In the Netherlands there are 14 wolf packs and 144 wolves in a geographical small area where the surrounding farms are often full of a lot sheep.

But it’s also easy to imagine that if you can become aware of the presents of wolves sufficiently early enough and reliably enough before they attack your animals then you have a chance to prevent an attack. And if you prevent enough attacks it becomes maybe harder than sticking to natural prey.

Wolves don't like taking risks. Interacting with humans is definitely risky. Detecting wolves reliably early and responding, either in person if that can be done quick enough, or setting off responses, ideally followed up by a human visit could well result in the wolves avoiding that farm in any case. The extend to which this can work in practice is something that needs to be determine through research and pilots. Wolves are very smart, so if tech is going to be able to help here, then the tech has to be very capable. The start with pilots and research two elements are needed. People with tech, but also people in the affected areas with a willingness to collaborate.

The current highly polarized environment is throwing road blocks against such collaboration.

The current situation is such that owners are unaware of the presence of wolves at their borders, so there is currently also not a lot of perceived risk associated with attacking live stock. A useful goal is to start to change that. And the people who read hacker news I'm sure that think of many ways to change the status quo. My system is one example.

Sadly, a lot time went by without trying these methods. None the less, one should try.

I the past I have offered free equipment to people to test who had been publicly expressing concern about the arrival of the wolf but they would not accept it.

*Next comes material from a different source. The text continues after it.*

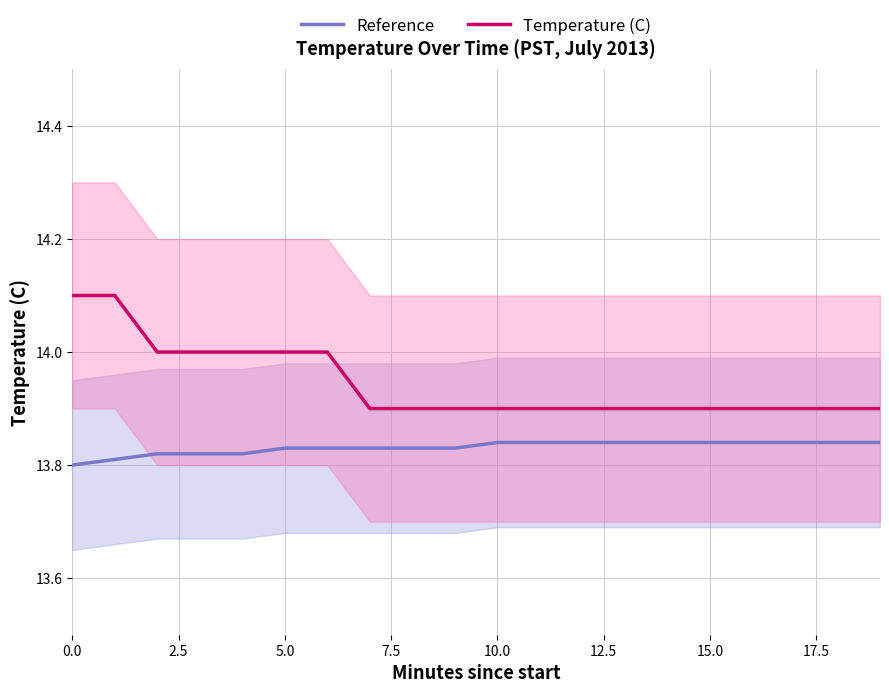

What is the value of the Reference point at the 13th from the left?

13.8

But maybe that can still change.

2 comments

So far these packs are monitored, but they contain problem wolves that have been known to attack people. Examples in Utrecht and veluwe, and it takes just a little to learn from those; the issue is that the wolves do not see people as a threat. So far there have been incidents, like bite marks, until they will attack in a group. They should adopt the German method to scare them away proactively
My system has on two occasions alerted my wolves showing an interest in a field of horses instead of just travelling by.

Both times I alerted the farmer who went out in his car and then a little while later they dispersed.